Task requirements: Please return every line of the records below that contains the word "이벤트가".

Extracted information:

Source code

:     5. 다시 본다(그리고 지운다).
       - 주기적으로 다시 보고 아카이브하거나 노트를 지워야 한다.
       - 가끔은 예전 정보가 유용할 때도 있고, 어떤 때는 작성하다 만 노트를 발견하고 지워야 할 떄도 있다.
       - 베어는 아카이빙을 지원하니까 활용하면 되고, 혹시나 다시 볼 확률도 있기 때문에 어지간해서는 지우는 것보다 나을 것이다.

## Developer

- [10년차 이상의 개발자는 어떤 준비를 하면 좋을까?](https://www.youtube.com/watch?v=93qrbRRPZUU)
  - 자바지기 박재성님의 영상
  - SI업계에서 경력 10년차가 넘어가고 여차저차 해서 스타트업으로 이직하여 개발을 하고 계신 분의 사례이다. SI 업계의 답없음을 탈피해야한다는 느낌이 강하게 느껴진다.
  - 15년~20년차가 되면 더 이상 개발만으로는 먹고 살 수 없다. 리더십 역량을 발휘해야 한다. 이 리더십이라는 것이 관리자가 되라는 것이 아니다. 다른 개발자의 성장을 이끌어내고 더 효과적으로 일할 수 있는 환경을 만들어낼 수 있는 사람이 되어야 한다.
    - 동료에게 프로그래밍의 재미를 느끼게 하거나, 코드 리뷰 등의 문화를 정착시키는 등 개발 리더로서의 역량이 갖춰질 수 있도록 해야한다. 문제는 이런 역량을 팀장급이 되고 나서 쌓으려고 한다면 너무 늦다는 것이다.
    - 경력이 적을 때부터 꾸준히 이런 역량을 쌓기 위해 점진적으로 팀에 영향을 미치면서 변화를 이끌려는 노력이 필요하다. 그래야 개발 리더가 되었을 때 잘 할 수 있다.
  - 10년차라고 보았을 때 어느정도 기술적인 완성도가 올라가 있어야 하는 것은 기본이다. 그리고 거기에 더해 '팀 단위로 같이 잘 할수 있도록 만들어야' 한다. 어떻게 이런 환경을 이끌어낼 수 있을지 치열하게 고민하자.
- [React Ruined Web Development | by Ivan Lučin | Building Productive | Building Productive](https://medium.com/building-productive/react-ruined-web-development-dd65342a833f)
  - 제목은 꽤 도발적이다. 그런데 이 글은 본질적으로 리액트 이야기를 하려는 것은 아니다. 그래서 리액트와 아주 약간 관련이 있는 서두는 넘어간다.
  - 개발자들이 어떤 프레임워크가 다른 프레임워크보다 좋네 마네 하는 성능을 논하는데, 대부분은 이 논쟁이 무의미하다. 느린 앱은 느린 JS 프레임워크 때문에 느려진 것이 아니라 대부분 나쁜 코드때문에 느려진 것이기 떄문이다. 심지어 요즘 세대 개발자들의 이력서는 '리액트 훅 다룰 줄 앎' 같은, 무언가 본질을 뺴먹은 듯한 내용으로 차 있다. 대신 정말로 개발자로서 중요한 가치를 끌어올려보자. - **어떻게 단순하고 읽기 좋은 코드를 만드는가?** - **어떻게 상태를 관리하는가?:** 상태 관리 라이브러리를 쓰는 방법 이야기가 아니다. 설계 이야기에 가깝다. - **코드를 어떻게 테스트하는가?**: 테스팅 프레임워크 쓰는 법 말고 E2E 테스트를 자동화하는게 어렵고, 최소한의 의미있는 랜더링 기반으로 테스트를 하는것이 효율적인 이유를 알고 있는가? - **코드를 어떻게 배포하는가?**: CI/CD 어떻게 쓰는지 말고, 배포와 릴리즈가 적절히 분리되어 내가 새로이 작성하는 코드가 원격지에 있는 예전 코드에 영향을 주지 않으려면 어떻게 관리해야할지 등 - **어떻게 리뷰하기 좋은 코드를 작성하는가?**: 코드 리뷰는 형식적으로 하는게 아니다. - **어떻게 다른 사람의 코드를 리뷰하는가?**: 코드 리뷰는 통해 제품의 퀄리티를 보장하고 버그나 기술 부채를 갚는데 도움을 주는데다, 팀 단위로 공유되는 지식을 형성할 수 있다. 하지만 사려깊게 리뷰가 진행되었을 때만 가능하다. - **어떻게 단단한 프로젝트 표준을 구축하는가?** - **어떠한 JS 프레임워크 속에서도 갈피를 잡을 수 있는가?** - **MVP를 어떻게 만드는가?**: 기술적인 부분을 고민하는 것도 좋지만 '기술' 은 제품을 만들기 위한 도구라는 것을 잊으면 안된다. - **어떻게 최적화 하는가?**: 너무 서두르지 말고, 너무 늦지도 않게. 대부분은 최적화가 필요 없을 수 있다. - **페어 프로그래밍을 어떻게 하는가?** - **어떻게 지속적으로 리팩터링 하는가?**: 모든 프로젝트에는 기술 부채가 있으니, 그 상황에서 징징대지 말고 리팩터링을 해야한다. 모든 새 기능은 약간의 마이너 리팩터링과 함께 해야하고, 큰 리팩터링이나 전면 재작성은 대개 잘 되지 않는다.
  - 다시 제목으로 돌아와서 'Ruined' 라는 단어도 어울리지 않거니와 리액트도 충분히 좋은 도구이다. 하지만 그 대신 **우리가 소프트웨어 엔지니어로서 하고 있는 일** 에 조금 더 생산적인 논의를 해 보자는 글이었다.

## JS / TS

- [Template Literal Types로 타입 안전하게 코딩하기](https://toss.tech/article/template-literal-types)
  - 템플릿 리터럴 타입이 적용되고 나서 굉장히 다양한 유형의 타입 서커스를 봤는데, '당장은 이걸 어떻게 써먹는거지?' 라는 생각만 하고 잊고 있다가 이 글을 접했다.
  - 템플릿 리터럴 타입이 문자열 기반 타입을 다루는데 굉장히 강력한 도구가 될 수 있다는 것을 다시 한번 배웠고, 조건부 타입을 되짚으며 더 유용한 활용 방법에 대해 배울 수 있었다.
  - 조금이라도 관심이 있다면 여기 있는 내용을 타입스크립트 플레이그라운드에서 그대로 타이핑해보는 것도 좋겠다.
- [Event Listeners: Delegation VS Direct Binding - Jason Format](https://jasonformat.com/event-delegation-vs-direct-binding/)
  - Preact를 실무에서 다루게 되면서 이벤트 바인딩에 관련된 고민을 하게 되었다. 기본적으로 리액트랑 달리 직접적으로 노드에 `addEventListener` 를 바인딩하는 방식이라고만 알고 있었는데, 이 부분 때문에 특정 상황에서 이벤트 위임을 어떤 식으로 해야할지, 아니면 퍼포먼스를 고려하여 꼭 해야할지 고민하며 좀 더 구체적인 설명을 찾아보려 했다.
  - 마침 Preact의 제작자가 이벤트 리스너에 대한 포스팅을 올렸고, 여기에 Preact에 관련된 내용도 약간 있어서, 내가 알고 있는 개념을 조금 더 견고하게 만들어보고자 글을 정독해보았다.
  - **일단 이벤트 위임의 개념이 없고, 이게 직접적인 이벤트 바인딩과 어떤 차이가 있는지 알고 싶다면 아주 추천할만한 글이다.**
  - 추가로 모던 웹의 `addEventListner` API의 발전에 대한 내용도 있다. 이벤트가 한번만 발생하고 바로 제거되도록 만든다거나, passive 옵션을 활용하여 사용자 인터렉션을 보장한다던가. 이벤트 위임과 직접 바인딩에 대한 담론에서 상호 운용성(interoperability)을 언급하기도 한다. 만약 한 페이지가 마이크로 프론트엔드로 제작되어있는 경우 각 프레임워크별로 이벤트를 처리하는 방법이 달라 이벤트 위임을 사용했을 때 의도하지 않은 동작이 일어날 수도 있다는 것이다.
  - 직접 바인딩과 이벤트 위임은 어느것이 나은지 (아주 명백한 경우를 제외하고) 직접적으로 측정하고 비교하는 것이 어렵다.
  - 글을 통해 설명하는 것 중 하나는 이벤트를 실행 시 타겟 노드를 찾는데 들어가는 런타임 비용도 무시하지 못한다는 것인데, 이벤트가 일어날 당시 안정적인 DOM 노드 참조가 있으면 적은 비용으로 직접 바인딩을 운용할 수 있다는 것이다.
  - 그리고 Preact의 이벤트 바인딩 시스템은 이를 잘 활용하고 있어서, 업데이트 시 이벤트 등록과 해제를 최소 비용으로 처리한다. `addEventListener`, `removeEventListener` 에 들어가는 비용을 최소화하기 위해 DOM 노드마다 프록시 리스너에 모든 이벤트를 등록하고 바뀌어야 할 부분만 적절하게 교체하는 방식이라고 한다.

==

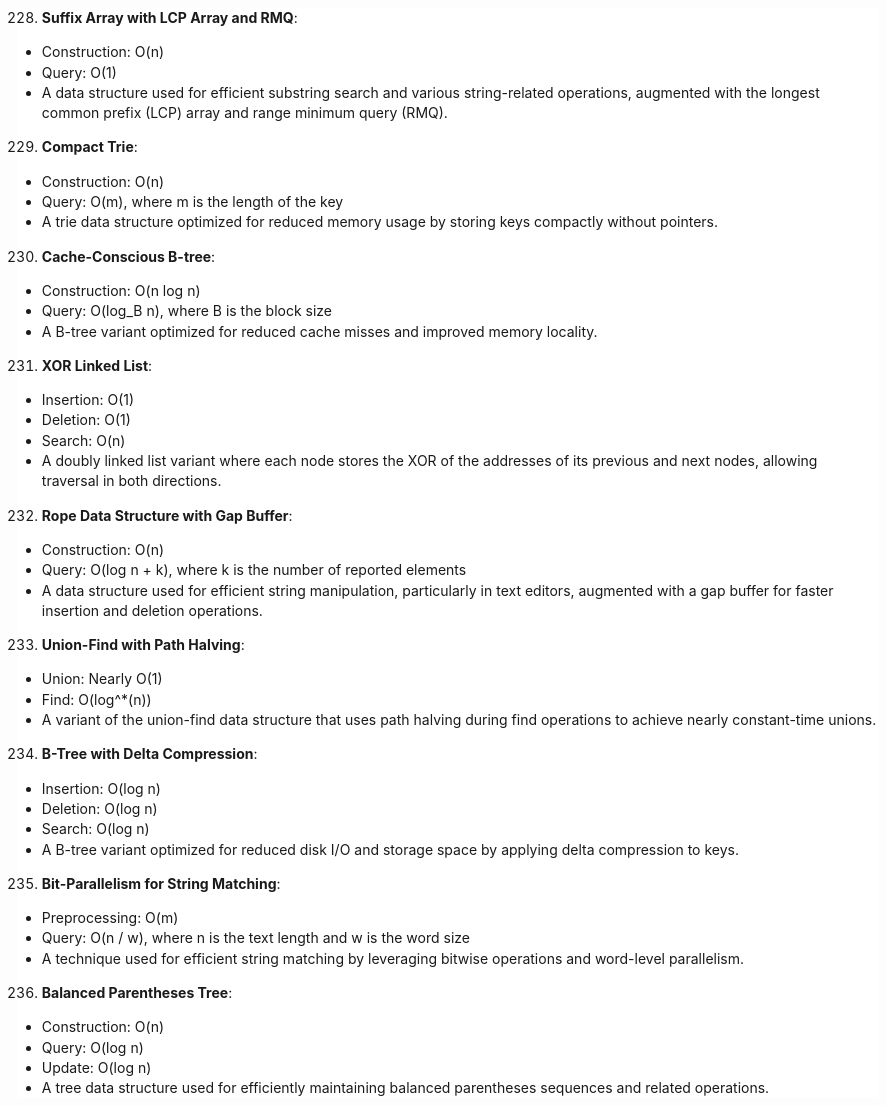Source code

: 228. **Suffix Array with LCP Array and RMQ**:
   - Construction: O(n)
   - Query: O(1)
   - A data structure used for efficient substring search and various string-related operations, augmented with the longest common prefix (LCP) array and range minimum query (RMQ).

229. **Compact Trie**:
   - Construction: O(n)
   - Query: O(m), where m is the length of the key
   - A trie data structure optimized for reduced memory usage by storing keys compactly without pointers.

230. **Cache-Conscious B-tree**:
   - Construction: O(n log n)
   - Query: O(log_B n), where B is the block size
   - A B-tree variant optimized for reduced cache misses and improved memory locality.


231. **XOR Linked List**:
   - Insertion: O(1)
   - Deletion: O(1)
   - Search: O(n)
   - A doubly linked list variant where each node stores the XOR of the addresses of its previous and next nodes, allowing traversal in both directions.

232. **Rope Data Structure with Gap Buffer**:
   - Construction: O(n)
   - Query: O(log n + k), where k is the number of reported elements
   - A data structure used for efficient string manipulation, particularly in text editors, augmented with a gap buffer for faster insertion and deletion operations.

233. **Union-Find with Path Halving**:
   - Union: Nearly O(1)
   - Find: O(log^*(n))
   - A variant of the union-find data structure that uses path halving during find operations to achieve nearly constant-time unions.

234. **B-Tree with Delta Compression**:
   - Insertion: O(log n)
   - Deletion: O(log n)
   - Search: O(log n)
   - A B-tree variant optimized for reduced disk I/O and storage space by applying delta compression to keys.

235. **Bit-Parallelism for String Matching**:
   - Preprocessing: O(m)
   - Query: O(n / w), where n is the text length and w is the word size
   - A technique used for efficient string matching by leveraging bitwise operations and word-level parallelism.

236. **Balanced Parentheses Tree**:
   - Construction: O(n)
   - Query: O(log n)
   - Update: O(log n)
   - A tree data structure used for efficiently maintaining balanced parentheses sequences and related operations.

Output for this exercise:
  - 추가로 모던 웹의 `addEventListner` API의 발전에 대한 내용도 있다. 이벤트가 한번만 발생하고 바로 제거되도록 만든다거나, passive 옵션을 활용하여 사용자 인터렉션을 보장한다던가. 이벤트 위임과 직접 바인딩에 대한 담론에서 상호 운용성(interoperability)을 언급하기도 한다. 만약 한 페이지가 마이크로 프론트엔드로 제작되어있는 경우 각 프레임워크별로 이벤트를 처리하는 방법이 달라 이벤트 위임을 사용했을 때 의도하지 않은 동작이 일어날 수도 있다는 것이다.
  - 글을 통해 설명하는 것 중 하나는 이벤트를 실행 시 타겟 노드를 찾는데 들어가는 런타임 비용도 무시하지 못한다는 것인데, 이벤트가 일어날 당시 안정적인 DOM 노드 참조가 있으면 적은 비용으로 직접 바인딩을 운용할 수 있다는 것이다.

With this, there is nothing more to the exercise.